このような対立は、幕末においては「開国派」と「攘夷派」の対立として存在したし、また、現代日本においても「構造改革派」と「保守派」の対立として存在する。本稿の議論においては、與那覇潤氏の著書『中国化する日本』に刺激を受け、そこで展開されているロジックを追いながら、與那覇氏に倣って「グローバル化の潮流は不可逆的であり、日本が前向きにその潮流に従う方向性」を「中国化」と呼び、逆に、「グローバル化の安易な潮流に乗ることを是とせず、日本独自の文化や価値観を大事にしながら、国際的なプレゼンスを高めるべきだとする方向性」のことを「江戸化」と呼ぶ。そのうえで、日本が「中国化」すべきなのか、「江戸化」を志向すべきなのか、という歴史上お馴染みの問題について、いくつかの論点を提出せんとしたものである。
與那覇氏の主張は大胆に要約すれば、「今から1,000年以上前、中国の宋王朝の時代に成立した政治経済体制は、現代グローバル世界の原型とでも言うべき性格を有しており、実際、日本を含む現代世界は宋王朝の時代に成立した政治経済モデルに収斂しつつある」ということになる。わが日本も、「中国化」という大きな歴史的潮流に逆らうことはできず、これまでの江戸的な「イエに縛られた縦型の人間関係」という特徴を持つ閉じた世界から決別せざるを得ないというのである。

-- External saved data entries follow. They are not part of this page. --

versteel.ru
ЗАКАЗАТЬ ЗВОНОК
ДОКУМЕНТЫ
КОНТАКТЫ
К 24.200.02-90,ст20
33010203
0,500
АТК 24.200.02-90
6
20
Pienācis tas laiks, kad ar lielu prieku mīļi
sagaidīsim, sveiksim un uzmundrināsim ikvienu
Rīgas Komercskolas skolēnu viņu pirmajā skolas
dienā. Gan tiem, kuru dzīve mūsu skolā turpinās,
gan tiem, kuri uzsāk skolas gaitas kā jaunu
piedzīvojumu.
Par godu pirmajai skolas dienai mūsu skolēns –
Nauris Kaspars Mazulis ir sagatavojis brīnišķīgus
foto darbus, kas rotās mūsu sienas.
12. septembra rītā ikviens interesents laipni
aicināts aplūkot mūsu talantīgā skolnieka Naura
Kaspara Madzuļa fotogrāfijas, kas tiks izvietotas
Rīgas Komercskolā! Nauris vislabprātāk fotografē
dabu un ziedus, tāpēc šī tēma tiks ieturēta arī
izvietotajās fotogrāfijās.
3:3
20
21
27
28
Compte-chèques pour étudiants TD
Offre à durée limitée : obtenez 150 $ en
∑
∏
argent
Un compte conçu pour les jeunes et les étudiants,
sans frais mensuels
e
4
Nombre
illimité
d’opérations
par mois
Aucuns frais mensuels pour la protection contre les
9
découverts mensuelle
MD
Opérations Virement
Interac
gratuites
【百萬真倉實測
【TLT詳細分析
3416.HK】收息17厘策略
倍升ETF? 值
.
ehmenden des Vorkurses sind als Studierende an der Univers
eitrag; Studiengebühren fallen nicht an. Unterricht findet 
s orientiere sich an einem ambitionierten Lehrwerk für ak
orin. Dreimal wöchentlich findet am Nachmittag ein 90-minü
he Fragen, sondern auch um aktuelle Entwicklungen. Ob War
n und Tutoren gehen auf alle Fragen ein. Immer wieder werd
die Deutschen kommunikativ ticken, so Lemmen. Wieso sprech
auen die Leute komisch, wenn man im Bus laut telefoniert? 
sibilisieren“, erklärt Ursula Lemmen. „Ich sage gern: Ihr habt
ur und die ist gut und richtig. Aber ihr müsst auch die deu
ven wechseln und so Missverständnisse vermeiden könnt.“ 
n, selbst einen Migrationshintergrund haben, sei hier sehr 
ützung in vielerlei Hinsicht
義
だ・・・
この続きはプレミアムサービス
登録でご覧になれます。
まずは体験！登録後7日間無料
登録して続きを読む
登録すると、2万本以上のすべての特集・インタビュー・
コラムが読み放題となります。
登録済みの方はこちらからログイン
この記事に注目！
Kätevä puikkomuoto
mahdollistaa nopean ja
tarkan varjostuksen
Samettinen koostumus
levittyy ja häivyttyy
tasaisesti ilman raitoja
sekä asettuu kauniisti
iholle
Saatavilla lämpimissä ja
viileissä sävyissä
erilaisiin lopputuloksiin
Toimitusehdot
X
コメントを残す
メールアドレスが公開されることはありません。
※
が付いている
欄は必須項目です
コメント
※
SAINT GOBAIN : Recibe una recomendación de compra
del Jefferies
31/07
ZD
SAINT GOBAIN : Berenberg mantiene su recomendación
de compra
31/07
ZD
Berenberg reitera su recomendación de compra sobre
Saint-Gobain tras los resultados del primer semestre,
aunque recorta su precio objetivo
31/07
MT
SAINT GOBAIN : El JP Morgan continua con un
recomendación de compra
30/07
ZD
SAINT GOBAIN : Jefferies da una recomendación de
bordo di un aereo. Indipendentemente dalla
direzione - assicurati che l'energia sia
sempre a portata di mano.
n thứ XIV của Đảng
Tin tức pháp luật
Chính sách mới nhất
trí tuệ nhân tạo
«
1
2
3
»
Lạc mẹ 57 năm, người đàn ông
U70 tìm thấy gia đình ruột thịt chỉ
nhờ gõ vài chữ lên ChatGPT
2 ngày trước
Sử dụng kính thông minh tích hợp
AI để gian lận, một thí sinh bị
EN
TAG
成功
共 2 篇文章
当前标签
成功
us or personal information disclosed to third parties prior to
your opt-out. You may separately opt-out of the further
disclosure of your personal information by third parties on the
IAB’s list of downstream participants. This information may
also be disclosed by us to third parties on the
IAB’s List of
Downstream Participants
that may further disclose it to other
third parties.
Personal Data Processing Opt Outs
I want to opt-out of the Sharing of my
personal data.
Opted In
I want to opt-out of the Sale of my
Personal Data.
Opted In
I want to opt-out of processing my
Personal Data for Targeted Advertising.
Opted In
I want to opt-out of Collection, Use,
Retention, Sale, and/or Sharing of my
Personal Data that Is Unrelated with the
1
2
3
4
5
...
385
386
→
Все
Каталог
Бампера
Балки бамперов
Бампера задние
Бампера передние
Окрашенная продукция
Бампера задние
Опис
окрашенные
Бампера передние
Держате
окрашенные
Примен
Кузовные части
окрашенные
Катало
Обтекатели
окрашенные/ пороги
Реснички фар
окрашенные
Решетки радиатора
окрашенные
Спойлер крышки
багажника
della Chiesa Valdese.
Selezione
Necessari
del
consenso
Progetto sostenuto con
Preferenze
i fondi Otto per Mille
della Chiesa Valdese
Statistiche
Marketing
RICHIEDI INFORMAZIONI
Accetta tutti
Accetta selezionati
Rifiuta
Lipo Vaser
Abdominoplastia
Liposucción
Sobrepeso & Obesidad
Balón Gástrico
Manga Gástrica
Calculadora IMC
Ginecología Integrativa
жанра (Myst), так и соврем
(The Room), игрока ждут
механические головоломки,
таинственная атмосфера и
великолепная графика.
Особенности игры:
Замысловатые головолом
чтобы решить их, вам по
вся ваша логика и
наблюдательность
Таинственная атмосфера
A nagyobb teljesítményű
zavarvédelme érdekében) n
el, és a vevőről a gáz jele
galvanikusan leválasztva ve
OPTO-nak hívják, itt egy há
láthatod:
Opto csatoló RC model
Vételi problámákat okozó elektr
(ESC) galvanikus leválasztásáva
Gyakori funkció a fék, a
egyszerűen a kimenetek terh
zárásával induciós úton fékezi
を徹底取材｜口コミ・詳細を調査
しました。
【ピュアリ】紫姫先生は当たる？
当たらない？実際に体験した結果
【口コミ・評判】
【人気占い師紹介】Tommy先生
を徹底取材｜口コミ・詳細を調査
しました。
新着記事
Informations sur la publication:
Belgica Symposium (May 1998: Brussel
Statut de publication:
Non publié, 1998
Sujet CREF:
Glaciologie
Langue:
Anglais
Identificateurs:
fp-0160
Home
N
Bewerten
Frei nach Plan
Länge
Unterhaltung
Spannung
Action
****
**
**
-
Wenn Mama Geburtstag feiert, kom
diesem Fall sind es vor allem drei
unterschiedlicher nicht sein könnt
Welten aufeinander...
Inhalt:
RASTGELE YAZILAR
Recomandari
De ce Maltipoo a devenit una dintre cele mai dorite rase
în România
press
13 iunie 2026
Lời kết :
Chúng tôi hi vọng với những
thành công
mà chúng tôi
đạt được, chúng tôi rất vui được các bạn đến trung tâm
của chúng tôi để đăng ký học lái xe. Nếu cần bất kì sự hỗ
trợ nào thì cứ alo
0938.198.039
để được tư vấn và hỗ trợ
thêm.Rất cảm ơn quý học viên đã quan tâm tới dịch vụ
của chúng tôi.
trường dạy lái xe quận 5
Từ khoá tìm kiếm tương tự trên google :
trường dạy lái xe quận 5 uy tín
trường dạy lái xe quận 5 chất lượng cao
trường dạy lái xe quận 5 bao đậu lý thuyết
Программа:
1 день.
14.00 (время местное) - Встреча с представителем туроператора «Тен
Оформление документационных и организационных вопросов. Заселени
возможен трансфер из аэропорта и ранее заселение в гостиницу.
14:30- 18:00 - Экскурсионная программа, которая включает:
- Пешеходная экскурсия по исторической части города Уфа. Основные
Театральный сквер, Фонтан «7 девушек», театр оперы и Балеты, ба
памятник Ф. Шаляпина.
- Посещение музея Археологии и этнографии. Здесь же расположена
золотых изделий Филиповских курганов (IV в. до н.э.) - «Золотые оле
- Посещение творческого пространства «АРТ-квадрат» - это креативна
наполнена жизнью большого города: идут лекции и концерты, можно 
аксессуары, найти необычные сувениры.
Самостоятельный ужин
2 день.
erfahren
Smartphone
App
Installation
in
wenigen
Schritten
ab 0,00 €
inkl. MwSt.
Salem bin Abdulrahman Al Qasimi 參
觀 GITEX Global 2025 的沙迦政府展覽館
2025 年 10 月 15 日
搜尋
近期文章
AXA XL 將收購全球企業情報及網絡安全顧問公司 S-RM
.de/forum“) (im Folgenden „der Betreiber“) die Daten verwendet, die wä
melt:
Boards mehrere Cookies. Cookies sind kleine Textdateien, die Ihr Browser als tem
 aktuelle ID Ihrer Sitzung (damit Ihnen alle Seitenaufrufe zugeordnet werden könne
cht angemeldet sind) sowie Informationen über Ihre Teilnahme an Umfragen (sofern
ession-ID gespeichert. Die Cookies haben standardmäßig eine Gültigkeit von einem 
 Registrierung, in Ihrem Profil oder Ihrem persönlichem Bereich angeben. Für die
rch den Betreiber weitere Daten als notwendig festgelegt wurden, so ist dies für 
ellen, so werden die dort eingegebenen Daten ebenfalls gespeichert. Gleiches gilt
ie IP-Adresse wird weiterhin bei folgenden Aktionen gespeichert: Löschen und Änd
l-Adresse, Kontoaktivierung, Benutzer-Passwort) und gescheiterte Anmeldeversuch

果たしてこの主張は是認しうる主張なのであろうか。これはさまざまな側面から議論を尽くす必要のある問題であり、実は簡単な結論はないというのが本稿の立場なのであるが、以下では與那覇潤氏の議論に依拠しながら、日本史で繰り返し立ち現れてきた、この日本人が避けて通れない問題について私なりの検討を加えたものである。